(Stored data)
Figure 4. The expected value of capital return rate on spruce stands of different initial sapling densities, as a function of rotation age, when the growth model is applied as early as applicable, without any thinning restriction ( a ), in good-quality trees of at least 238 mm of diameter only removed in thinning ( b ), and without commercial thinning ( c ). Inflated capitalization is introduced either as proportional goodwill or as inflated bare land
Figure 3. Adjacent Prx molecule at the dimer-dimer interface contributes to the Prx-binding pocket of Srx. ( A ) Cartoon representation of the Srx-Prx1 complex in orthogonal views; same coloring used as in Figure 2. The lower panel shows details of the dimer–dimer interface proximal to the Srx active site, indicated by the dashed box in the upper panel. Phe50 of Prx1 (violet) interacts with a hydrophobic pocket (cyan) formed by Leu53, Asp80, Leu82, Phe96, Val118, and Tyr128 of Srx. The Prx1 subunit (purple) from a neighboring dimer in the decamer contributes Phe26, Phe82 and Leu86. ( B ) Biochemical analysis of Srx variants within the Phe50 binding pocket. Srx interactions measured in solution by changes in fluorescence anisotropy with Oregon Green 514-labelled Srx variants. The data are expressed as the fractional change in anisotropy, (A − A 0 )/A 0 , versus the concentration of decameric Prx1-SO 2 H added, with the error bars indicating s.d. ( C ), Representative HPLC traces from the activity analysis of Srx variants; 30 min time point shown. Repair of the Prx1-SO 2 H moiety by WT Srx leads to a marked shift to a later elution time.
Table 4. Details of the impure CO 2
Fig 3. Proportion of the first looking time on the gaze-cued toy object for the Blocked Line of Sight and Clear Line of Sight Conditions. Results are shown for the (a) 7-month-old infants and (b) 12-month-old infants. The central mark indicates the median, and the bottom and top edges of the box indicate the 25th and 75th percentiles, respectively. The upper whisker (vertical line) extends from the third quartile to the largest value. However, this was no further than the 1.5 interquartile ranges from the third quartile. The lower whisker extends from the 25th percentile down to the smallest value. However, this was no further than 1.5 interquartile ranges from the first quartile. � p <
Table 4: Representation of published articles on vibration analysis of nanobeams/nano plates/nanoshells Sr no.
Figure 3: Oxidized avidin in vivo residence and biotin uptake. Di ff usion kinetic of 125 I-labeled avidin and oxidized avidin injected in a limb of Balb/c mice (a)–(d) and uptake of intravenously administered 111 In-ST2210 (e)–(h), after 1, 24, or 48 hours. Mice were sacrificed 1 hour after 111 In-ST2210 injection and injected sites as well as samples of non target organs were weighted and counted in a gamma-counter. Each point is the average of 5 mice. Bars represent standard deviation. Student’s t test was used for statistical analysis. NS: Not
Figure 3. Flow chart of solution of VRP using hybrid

▶ [Problem to solve]:
Among the lines of the data, find every one that holds "Table" and copy it.

▶ [Completed exercise]:
Table 4. Details of the impure CO 2
Table 4: Representation of published articles on vibration analysis of nanobeams/nano plates/nanoshells Sr no.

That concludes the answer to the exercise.